Divagações: La La Land

Contar histórias é a arte de criar sonhos compartilhados sem a necessidade de ninguém estar dormindo. Como Los Angeles é uma cidade para o...

Contar histórias é a arte de criar sonhos compartilhados sem a necessidade de ninguém estar dormindo. Como Los Angeles é uma cidade para onde as pessoas vão quando estão perseguindo um sonho bem específico (ganhar a vida fazendo filmes), esse é um cenário simplesmente natural para o cinema. Já vimos isso muitas vezes e em diversas roupagens, com paisagens ensolaradas, uma boa dose de poeira, finais felizes, rios de lágrimas, crimes, cores, sons ou nada disso.

La La Land é mais um exercício sobre o mesmo tema – e o filme não apenas sabe disso como resolve se aproveita dessa tradição. Há referências por todos os lados e um verdadeiro amor pela ideia de perseguir sonhos e vê-los se realizando ou se quebrando. Tudo faz parte de um processo nostálgico, retratado de uma forma inocente e praticamente ingênua. Como formato, um musical é realmente o modo mais adequado de transformar esse filme sobre sonhos em, bem, um sonho realizado.

Mia (Emma Stone) é uma aspirante a atriz que está ganhando a vida como atendente em um café, intercalando trabalho e audições infrutíferas. Sebastian (Ryan Gosling) é um pianista que quer abrir um clube de jazz. Os dois acabam se cruzando aleatoriamente em mais de uma ocasião. A curiosidade sobre a outra pessoa acaba se transformando em algo mais à medida que os dois se conhecem melhor e passam a compartilhar suas jornadas.

Com músicas animadas – crédito para Justin Hurwitz, que ainda deve ganhar muitos prêmios esse ano –, danças divertidas e uma boa dose de romance, La La Land tem a fórmula clássica para se transformar em um filme irresistível. Não é à toa que a produção, tecnicamente muito caprichada, conseguiu bater o número recorde de prêmios na última edição dos Golden Globes e segue nessa temporada como uma das favoritas para o Oscar. Afinal, o filme é uma versão atualizada de Hollywood, sendo assumidamente irreal, mas feito da mesma matéria-prima com que se fabricam os sonhos.

Para o público atual – que, até pouco tempo, parecia comprometido com um realismo violento e escuro –, esse longa-metragem traz aquele ar nostálgico e agridoce que está em alta em diversas mídias. A estética é acompanhada por figurinos absolutamente adoráveis, menções a filmes antigos e um estilo de filmagem fiel aos musicais dos anos 1940 e 1950, sem cortes durante os números. É praticamente um decreto pelo fim da ‘era do videoclipe’, com sua montagem frenética e seu imediatismo.

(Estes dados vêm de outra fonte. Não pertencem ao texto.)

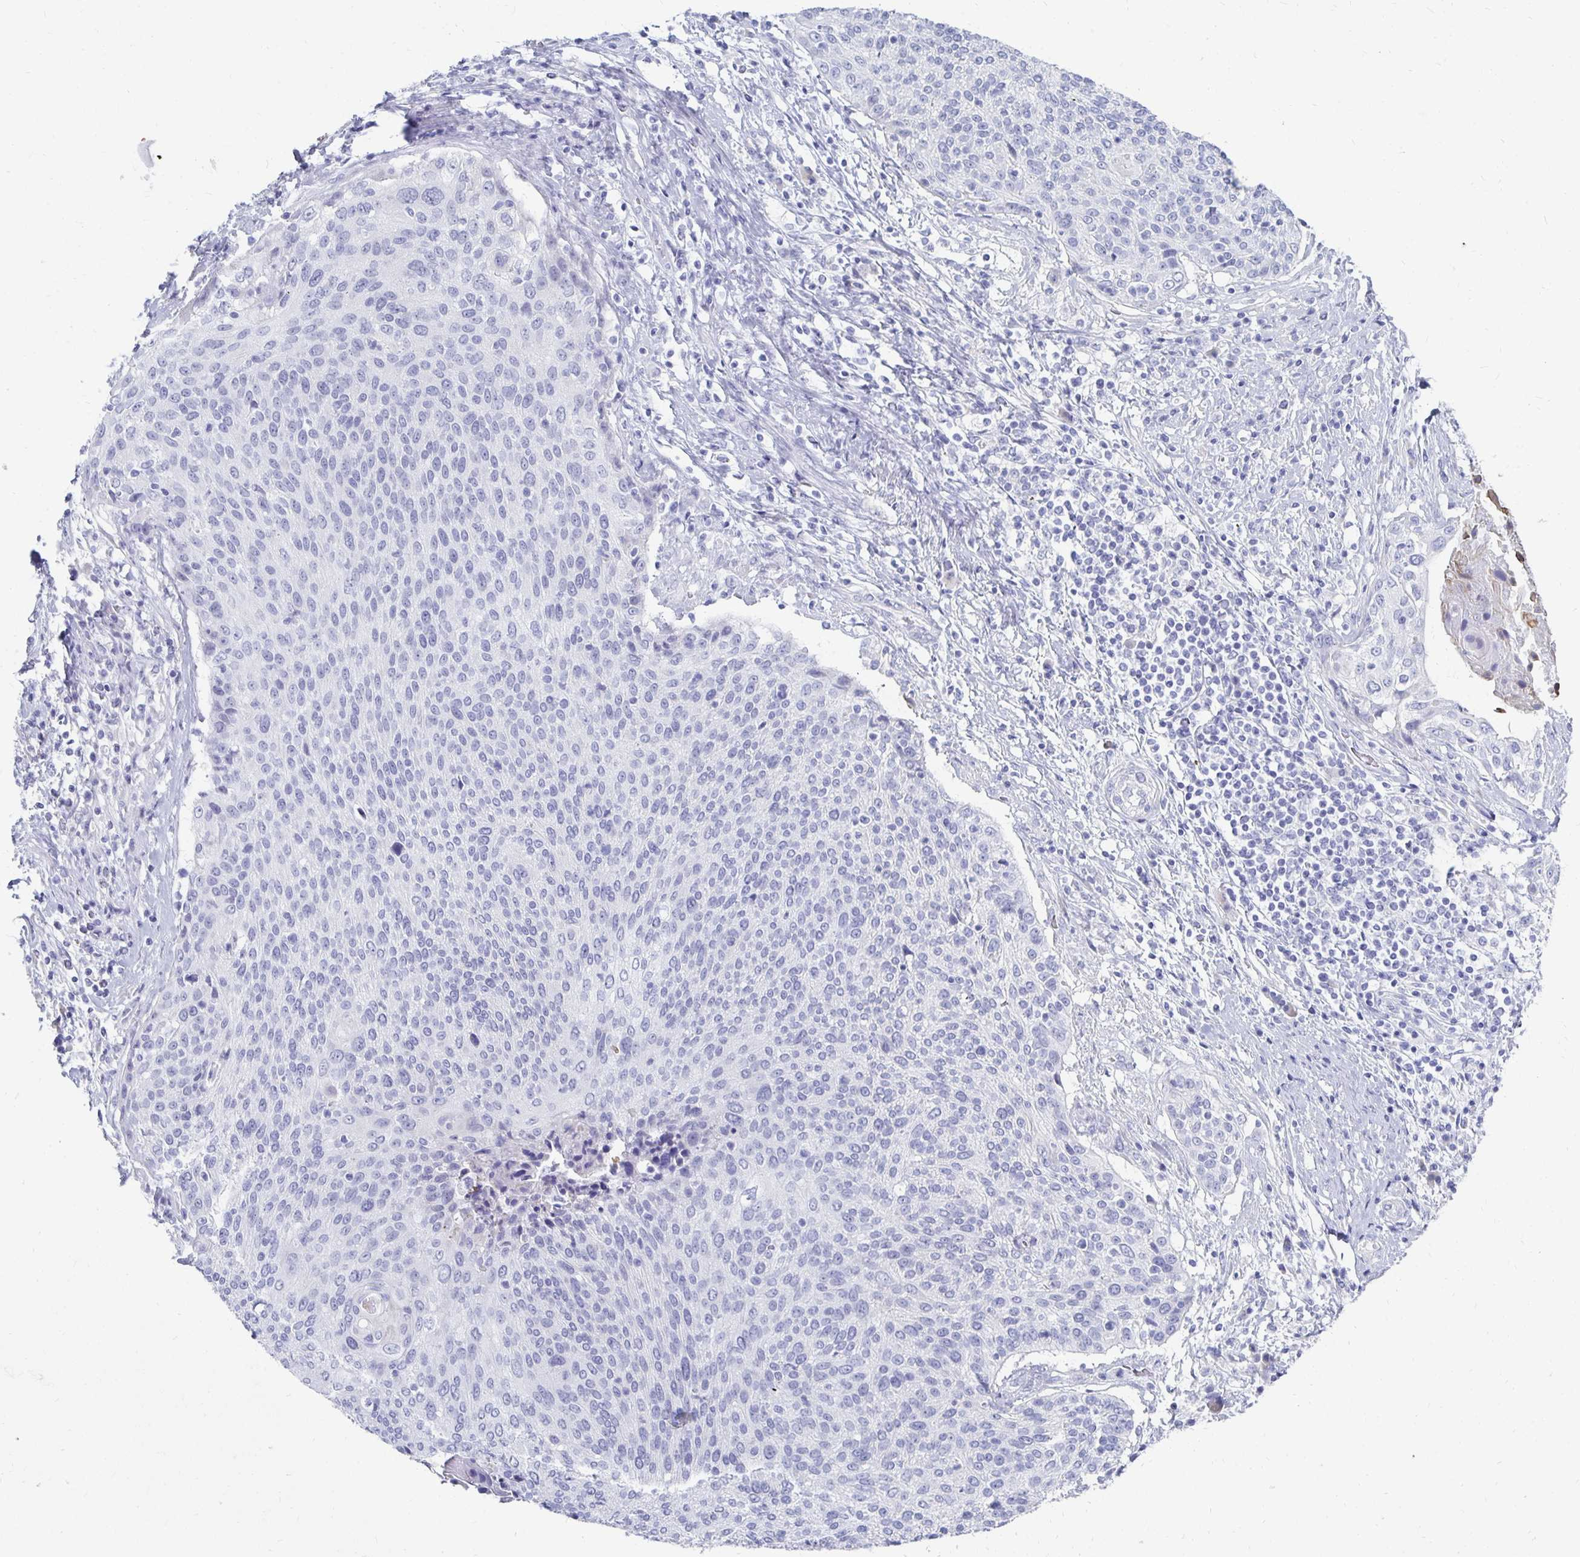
{"staining": {"intensity": "negative", "quantity": "none", "location": "none"}, "tissue": "cervical cancer", "cell_type": "Tumor cells", "image_type": "cancer", "snomed": [{"axis": "morphology", "description": "Squamous cell carcinoma, NOS"}, {"axis": "topography", "description": "Cervix"}], "caption": "DAB (3,3'-diaminobenzidine) immunohistochemical staining of cervical squamous cell carcinoma reveals no significant staining in tumor cells. (DAB (3,3'-diaminobenzidine) IHC, high magnification).", "gene": "SYCP3", "patient": {"sex": "female", "age": 31}}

Dessa forma, La La Land acerta diretamente em uma demanda latente. O público quer se divertir, quer criar uma empatia com os personagens e quer poder ‘voltar aos bons tempos’. O filme desvia de questões políticas e econômicas, focando em uma felicidade que depende apenas de esforço pessoal e do destino. Sem forçar uma moral, a produção traz um mundo onde eleitores de Hillary, Trump, Aécio e Dilma gostariam de estar vivendo. Mas mesmo nesse contexto alienado, há algo no trabalho do diretor e roteirista Damien Chazelle que deixa claro que há um preço a se pagar. E é aí que mora aquela nota dissonante que faz desse um filme particularmente sensível.

Mas não se preocupe com o que acontece além da projeção. Ao final, você vai sair da sala de cinema com vontade de dançar e murmurando algumas canções (provavelmente City of Stars). Vai ter vontade de retomar aquele projeto, de cantar, de dançar, de escrever, de atuar, de pintar. La La Land é esse tipo de filme.